April Monthly Meeting – panel discussion: „Poland-US-EU partnership challenges in 2023”

Transatlantic relations, in the context of the war in Ukraine and geopolitical tensions in Asia, were on the agenda of the AmCham Monthly Meeting in April, with speakers Prof. Danuta Hübner, Member of the European Parliament (who joined the meeting online); Michał Kobosko, Vice-Chair of political party Poland 2050; and Michał Baranowski, Managing Director, German Marshall Fund East. 

The discussion was moderated by Marta Poślad, Member of the AmCham Board of Directors and Public Policy Director, CEE and Transatlantic, Google. 

Sharing her perspective as an MEP working for the European Parliament in Strasbourg and Brussels, Prof.
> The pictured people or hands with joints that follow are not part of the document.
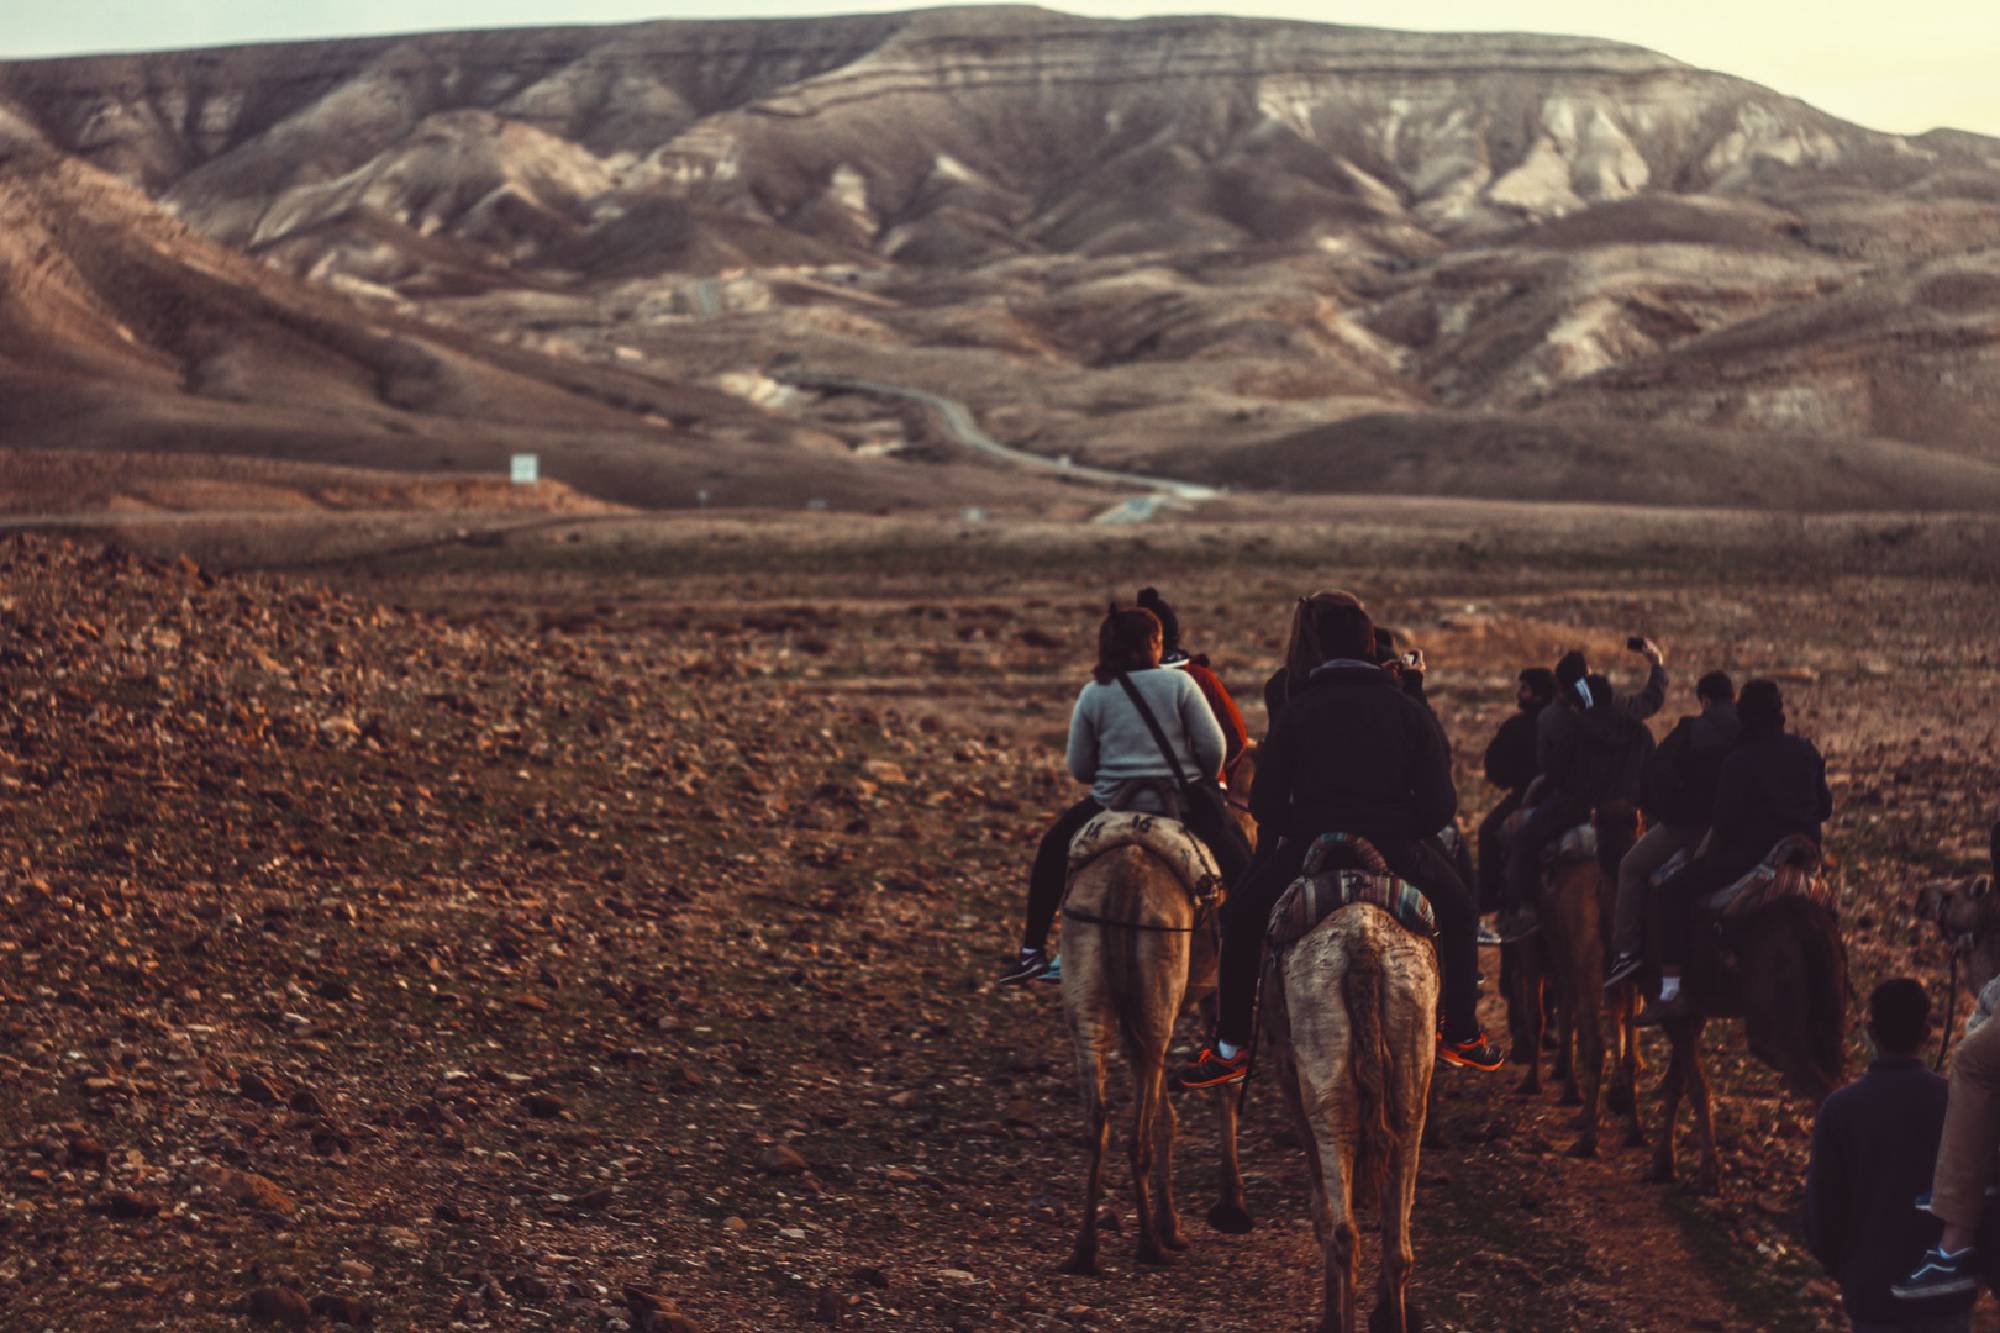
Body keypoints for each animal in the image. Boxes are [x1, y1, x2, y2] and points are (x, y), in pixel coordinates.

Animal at [1056, 740, 1256, 1272]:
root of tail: (1125, 879)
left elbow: (1168, 1111)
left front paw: (1177, 1222)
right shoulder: (1216, 995)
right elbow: (1224, 1087)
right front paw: (1230, 1207)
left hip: (1094, 996)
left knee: (1098, 1117)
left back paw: (1086, 1248)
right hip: (1156, 999)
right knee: (1137, 1131)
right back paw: (1149, 1243)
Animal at [1264, 840, 1440, 1328]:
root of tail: (1365, 941)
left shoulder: (1290, 1077)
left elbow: (1321, 1210)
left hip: (1324, 1082)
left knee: (1342, 1228)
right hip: (1412, 1065)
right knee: (1399, 1243)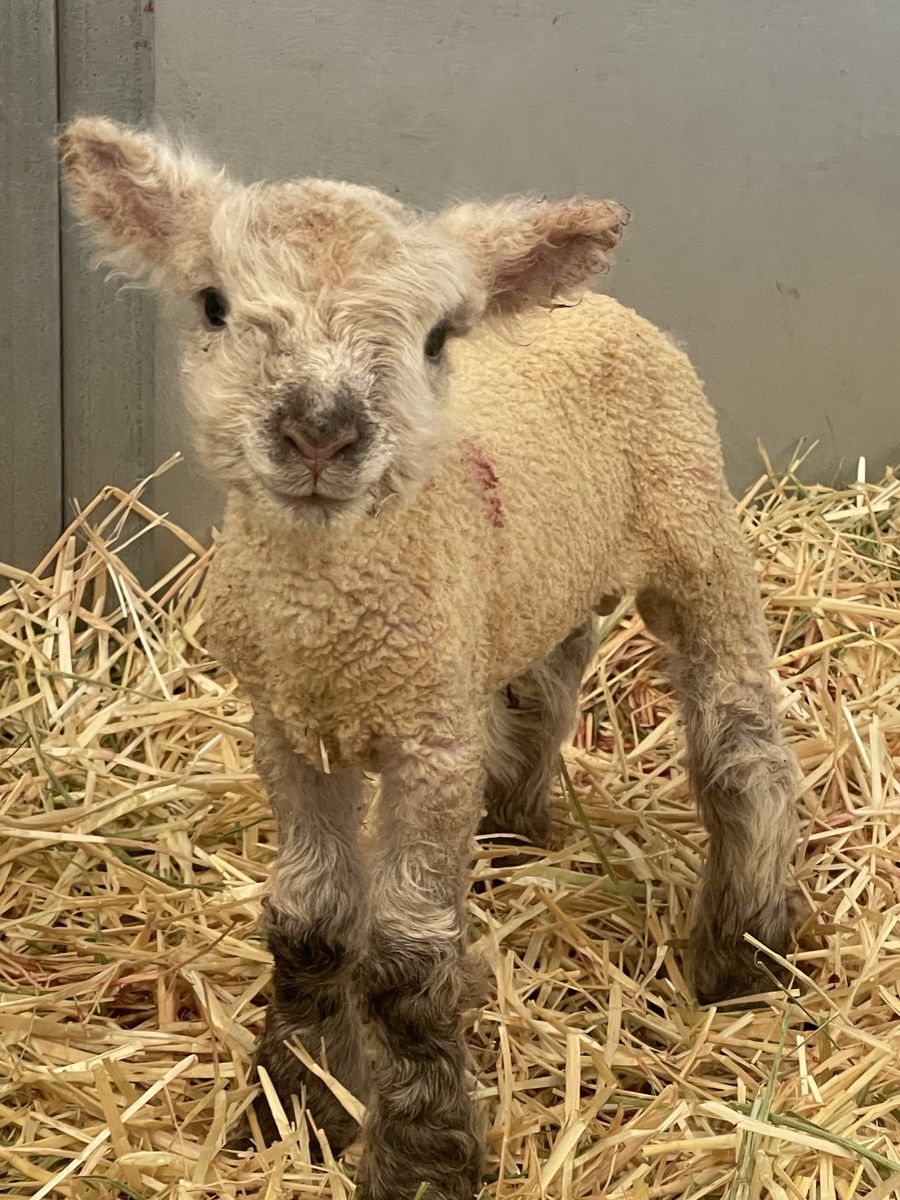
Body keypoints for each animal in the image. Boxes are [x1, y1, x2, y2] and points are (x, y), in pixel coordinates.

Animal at [58, 116, 802, 1200]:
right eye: (214, 304)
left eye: (438, 336)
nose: (320, 434)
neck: (334, 621)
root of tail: (594, 304)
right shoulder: (288, 723)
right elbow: (308, 919)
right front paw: (298, 1102)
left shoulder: (429, 743)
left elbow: (406, 963)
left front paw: (419, 1155)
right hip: (534, 580)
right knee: (543, 684)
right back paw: (514, 828)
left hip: (694, 526)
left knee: (743, 743)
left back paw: (743, 952)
Hübner said that the transatlantic relations have never been so strong as they are at present because they are linked by “mutual trade and investment” which supports “millions of jobs” in the US and the EU. With the creation of the EU-US Trade and Technology Council (TTR) in 2021, both the EU and the US “have worked together to secure a long-term foundation “for our political, economic, trade, and technological partnership, which is a new approach to how our two economies fit for the future,” the speaker said, adding that “today, this foundation is stronger than ever and much more resilient.” 

Prof. Hübner said, among other issues, the TTR focuses on how to boost transatlantic trade by reducing regulatory impediments and unifying—where possible—the different standards in the US and the EU markets. 

Other issues that the TTR is committed to reaching a global sustainable arrangement on steel and aluminum production, subsidies for aircraft production, and climate change. The speaker said that, as the US and the EU agree that a sustainable industry has to be climate neutral, their different systems of approaching the problem should be complementary.

Prof. Hübner also noted that the EU moved closer to the US position on geopolitical challenges posed by China, learning to weigh its political, economic and technology choices against national security risks. 

Michał Baranowski said that fierce economic competition, driven by politics, characterizes the new geopolitical situation. With the war in Ukraine, the West has proven more united than anticipated by Russian President Putin. For Poland, it creates a need to continue spending heavily on defense to rebuild Ukraine, a war-ridden country today, but such that in the future will be a thriving economy. 

Talking about the growing geopolitical competitiveness of China, Baranowski said that most politicians in Poland agree that if there are two war theaters—Ukraine in Europe and Taiwan in Asia—they will be strongly linked together through strategic cooperation between two autocratic systems in Russia and China, and this situation does not give the EU the luxury of being neutral. 

Michał Kobosko said that currently Poland spends on defense 4 percent of its annual GDP, “which is a lot in the country’s current economic situation” but the policy of the modernization of the Polish army has a universal backing across the entire political spectrum.